▶ [TASK BRIEF] Reproduce all the entries, matching the original word for word.

▶ [SOURCE MATERIAL]
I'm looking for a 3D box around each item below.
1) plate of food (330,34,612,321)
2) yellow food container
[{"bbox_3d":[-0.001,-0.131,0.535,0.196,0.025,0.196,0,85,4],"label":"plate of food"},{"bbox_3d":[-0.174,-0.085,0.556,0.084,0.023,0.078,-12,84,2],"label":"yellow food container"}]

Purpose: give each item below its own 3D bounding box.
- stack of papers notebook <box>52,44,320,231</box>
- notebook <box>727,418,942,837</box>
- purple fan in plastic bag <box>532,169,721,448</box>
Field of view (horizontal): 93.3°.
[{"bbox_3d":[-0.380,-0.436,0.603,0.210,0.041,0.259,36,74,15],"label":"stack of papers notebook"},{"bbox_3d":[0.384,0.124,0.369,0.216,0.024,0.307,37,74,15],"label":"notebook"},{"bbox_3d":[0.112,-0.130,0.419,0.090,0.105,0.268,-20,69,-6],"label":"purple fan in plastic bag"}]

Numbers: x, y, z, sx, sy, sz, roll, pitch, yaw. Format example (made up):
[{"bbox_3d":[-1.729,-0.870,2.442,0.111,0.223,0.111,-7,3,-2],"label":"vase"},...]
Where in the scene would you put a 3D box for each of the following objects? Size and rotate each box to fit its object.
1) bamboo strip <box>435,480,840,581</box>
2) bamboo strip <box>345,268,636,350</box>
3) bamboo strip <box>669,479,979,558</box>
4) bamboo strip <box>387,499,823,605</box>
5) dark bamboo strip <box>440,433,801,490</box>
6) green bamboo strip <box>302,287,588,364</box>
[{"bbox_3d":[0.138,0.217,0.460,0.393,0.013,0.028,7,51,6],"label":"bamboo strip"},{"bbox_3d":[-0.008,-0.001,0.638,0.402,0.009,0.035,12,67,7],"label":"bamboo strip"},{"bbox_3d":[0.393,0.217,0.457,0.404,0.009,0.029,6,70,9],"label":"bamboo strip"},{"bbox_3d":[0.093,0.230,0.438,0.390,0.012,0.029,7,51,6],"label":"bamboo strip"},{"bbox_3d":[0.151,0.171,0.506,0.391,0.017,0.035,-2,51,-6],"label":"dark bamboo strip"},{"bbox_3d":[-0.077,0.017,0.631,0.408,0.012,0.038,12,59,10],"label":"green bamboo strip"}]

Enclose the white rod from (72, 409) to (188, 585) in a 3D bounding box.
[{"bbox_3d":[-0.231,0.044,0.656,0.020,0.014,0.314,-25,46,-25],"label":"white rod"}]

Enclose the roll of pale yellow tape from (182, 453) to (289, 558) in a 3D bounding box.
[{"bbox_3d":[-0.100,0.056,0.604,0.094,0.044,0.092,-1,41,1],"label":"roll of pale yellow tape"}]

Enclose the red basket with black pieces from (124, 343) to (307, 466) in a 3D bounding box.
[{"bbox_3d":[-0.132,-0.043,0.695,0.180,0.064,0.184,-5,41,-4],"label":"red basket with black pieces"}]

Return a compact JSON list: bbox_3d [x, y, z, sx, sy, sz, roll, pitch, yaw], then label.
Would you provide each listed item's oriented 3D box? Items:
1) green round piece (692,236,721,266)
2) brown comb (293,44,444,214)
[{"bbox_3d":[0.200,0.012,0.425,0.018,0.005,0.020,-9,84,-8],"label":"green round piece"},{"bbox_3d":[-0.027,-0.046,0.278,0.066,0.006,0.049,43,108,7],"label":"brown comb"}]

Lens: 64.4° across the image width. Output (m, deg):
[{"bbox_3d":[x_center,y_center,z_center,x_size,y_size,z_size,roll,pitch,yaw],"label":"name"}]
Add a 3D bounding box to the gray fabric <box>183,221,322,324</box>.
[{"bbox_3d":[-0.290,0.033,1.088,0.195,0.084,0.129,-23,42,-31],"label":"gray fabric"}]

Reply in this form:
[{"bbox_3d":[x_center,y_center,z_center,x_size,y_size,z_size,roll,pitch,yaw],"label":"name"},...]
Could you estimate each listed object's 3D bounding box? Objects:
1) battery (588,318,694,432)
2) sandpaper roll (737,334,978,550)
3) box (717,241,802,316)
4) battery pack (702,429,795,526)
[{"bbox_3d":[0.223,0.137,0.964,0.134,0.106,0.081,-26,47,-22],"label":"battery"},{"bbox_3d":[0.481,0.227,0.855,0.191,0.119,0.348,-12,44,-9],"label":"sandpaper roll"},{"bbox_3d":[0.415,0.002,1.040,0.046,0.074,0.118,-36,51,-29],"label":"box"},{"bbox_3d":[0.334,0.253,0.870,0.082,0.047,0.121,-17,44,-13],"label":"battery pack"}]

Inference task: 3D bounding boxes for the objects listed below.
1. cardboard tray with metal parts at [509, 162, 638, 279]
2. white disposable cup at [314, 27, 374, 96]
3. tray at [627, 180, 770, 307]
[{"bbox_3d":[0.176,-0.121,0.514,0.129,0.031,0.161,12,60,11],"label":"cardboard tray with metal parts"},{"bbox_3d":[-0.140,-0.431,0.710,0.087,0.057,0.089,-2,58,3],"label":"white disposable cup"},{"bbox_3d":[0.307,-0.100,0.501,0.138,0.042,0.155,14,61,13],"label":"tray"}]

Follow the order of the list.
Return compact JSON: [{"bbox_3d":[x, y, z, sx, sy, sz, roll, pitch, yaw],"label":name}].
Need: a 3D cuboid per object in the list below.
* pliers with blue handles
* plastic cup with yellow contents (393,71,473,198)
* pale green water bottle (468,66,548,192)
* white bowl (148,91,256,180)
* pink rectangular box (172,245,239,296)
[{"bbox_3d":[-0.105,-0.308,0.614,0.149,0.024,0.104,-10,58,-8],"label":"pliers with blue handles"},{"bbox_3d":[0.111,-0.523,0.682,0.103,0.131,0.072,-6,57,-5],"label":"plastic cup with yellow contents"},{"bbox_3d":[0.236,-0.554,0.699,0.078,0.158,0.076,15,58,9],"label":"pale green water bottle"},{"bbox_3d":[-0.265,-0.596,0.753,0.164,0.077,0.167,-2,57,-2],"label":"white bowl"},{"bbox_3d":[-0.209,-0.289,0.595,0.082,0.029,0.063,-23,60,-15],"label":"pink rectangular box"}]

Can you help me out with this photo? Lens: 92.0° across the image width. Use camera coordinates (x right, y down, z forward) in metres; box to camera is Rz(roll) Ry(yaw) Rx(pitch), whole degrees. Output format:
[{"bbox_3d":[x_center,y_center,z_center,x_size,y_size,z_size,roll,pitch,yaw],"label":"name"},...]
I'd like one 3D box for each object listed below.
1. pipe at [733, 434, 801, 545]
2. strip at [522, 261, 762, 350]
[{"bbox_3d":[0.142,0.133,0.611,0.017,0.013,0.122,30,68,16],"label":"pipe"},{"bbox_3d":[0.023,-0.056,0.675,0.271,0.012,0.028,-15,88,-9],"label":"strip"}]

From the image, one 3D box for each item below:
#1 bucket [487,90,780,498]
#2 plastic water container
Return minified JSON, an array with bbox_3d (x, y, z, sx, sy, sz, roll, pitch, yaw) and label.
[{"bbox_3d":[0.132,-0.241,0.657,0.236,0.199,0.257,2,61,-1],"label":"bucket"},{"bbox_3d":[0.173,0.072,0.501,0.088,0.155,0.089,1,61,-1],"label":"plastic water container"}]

▶ [YOUR RESPONSE]
I'm looking for a 3D box around each item below.
1) plate of food (330,34,612,321)
2) yellow food container
[{"bbox_3d":[-0.001,-0.131,0.535,0.196,0.025,0.196,0,85,4],"label":"plate of food"},{"bbox_3d":[-0.174,-0.085,0.556,0.084,0.023,0.078,-12,84,2],"label":"yellow food container"}]

Purpose: give each item below its own 3D bounding box.
- stack of papers notebook <box>52,44,320,231</box>
- notebook <box>727,418,942,837</box>
- purple fan in plastic bag <box>532,169,721,448</box>
Field of view (horizontal): 93.3°.
[{"bbox_3d":[-0.380,-0.436,0.603,0.210,0.041,0.259,36,74,15],"label":"stack of papers notebook"},{"bbox_3d":[0.384,0.124,0.369,0.216,0.024,0.307,37,74,15],"label":"notebook"},{"bbox_3d":[0.112,-0.130,0.419,0.090,0.105,0.268,-20,69,-6],"label":"purple fan in plastic bag"}]

Numbers: x, y, z, sx, sy, sz, roll, pitch, yaw. Format example (made up):
[{"bbox_3d":[-1.729,-0.870,2.442,0.111,0.223,0.111,-7,3,-2],"label":"vase"},...]
Where in the scene would you put a 3D box for each of the following objects? Size and rotate each box to fit its object.
1) bamboo strip <box>435,480,840,581</box>
2) bamboo strip <box>345,268,636,350</box>
3) bamboo strip <box>669,479,979,558</box>
4) bamboo strip <box>387,499,823,605</box>
5) dark bamboo strip <box>440,433,801,490</box>
6) green bamboo strip <box>302,287,588,364</box>
[{"bbox_3d":[0.138,0.217,0.460,0.393,0.013,0.028,7,51,6],"label":"bamboo strip"},{"bbox_3d":[-0.008,-0.001,0.638,0.402,0.009,0.035,12,67,7],"label":"bamboo strip"},{"bbox_3d":[0.393,0.217,0.457,0.404,0.009,0.029,6,70,9],"label":"bamboo strip"},{"bbox_3d":[0.093,0.230,0.438,0.390,0.012,0.029,7,51,6],"label":"bamboo strip"},{"bbox_3d":[0.151,0.171,0.506,0.391,0.017,0.035,-2,51,-6],"label":"dark bamboo strip"},{"bbox_3d":[-0.077,0.017,0.631,0.408,0.012,0.038,12,59,10],"label":"green bamboo strip"}]

Enclose the white rod from (72, 409) to (188, 585) in a 3D bounding box.
[{"bbox_3d":[-0.231,0.044,0.656,0.020,0.014,0.314,-25,46,-25],"label":"white rod"}]

Enclose the roll of pale yellow tape from (182, 453) to (289, 558) in a 3D bounding box.
[{"bbox_3d":[-0.100,0.056,0.604,0.094,0.044,0.092,-1,41,1],"label":"roll of pale yellow tape"}]

Enclose the red basket with black pieces from (124, 343) to (307, 466) in a 3D bounding box.
[{"bbox_3d":[-0.132,-0.043,0.695,0.180,0.064,0.184,-5,41,-4],"label":"red basket with black pieces"}]

Return a compact JSON list: bbox_3d [x, y, z, sx, sy, sz, roll, pitch, yaw], then label.
Would you provide each listed item's oriented 3D box? Items:
1) green round piece (692,236,721,266)
2) brown comb (293,44,444,214)
[{"bbox_3d":[0.200,0.012,0.425,0.018,0.005,0.020,-9,84,-8],"label":"green round piece"},{"bbox_3d":[-0.027,-0.046,0.278,0.066,0.006,0.049,43,108,7],"label":"brown comb"}]

Lens: 64.4° across the image width. Output (m, deg):
[{"bbox_3d":[x_center,y_center,z_center,x_size,y_size,z_size,roll,pitch,yaw],"label":"name"}]
Add a 3D bounding box to the gray fabric <box>183,221,322,324</box>.
[{"bbox_3d":[-0.290,0.033,1.088,0.195,0.084,0.129,-23,42,-31],"label":"gray fabric"}]

Reply in this form:
[{"bbox_3d":[x_center,y_center,z_center,x_size,y_size,z_size,roll,pitch,yaw],"label":"name"},...]
Could you estimate each listed object's 3D bounding box? Objects:
1) battery (588,318,694,432)
2) sandpaper roll (737,334,978,550)
3) box (717,241,802,316)
4) battery pack (702,429,795,526)
[{"bbox_3d":[0.223,0.137,0.964,0.134,0.106,0.081,-26,47,-22],"label":"battery"},{"bbox_3d":[0.481,0.227,0.855,0.191,0.119,0.348,-12,44,-9],"label":"sandpaper roll"},{"bbox_3d":[0.415,0.002,1.040,0.046,0.074,0.118,-36,51,-29],"label":"box"},{"bbox_3d":[0.334,0.253,0.870,0.082,0.047,0.121,-17,44,-13],"label":"battery pack"}]

Inference task: 3D bounding boxes for the objects listed below.
1. cardboard tray with metal parts at [509, 162, 638, 279]
2. white disposable cup at [314, 27, 374, 96]
3. tray at [627, 180, 770, 307]
[{"bbox_3d":[0.176,-0.121,0.514,0.129,0.031,0.161,12,60,11],"label":"cardboard tray with metal parts"},{"bbox_3d":[-0.140,-0.431,0.710,0.087,0.057,0.089,-2,58,3],"label":"white disposable cup"},{"bbox_3d":[0.307,-0.100,0.501,0.138,0.042,0.155,14,61,13],"label":"tray"}]

Follow the order of the list.
Return compact JSON: [{"bbox_3d":[x, y, z, sx, sy, sz, roll, pitch, yaw],"label":name}].
Need: a 3D cuboid per object in the list below.
* pliers with blue handles
* plastic cup with yellow contents (393,71,473,198)
* pale green water bottle (468,66,548,192)
* white bowl (148,91,256,180)
* pink rectangular box (172,245,239,296)
[{"bbox_3d":[-0.105,-0.308,0.614,0.149,0.024,0.104,-10,58,-8],"label":"pliers with blue handles"},{"bbox_3d":[0.111,-0.523,0.682,0.103,0.131,0.072,-6,57,-5],"label":"plastic cup with yellow contents"},{"bbox_3d":[0.236,-0.554,0.699,0.078,0.158,0.076,15,58,9],"label":"pale green water bottle"},{"bbox_3d":[-0.265,-0.596,0.753,0.164,0.077,0.167,-2,57,-2],"label":"white bowl"},{"bbox_3d":[-0.209,-0.289,0.595,0.082,0.029,0.063,-23,60,-15],"label":"pink rectangular box"}]

Can you help me out with this photo? Lens: 92.0° across the image width. Use camera coordinates (x right, y down, z forward) in metres; box to camera is Rz(roll) Ry(yaw) Rx(pitch), whole degrees. Output format:
[{"bbox_3d":[x_center,y_center,z_center,x_size,y_size,z_size,roll,pitch,yaw],"label":"name"},...]
I'd like one 3D box for each object listed below.
1. pipe at [733, 434, 801, 545]
2. strip at [522, 261, 762, 350]
[{"bbox_3d":[0.142,0.133,0.611,0.017,0.013,0.122,30,68,16],"label":"pipe"},{"bbox_3d":[0.023,-0.056,0.675,0.271,0.012,0.028,-15,88,-9],"label":"strip"}]

From the image, one 3D box for each item below:
#1 bucket [487,90,780,498]
#2 plastic water container
Return minified JSON, an array with bbox_3d (x, y, z, sx, sy, sz, roll, pitch, yaw) and label.
[{"bbox_3d":[0.132,-0.241,0.657,0.236,0.199,0.257,2,61,-1],"label":"bucket"},{"bbox_3d":[0.173,0.072,0.501,0.088,0.155,0.089,1,61,-1],"label":"plastic water container"}]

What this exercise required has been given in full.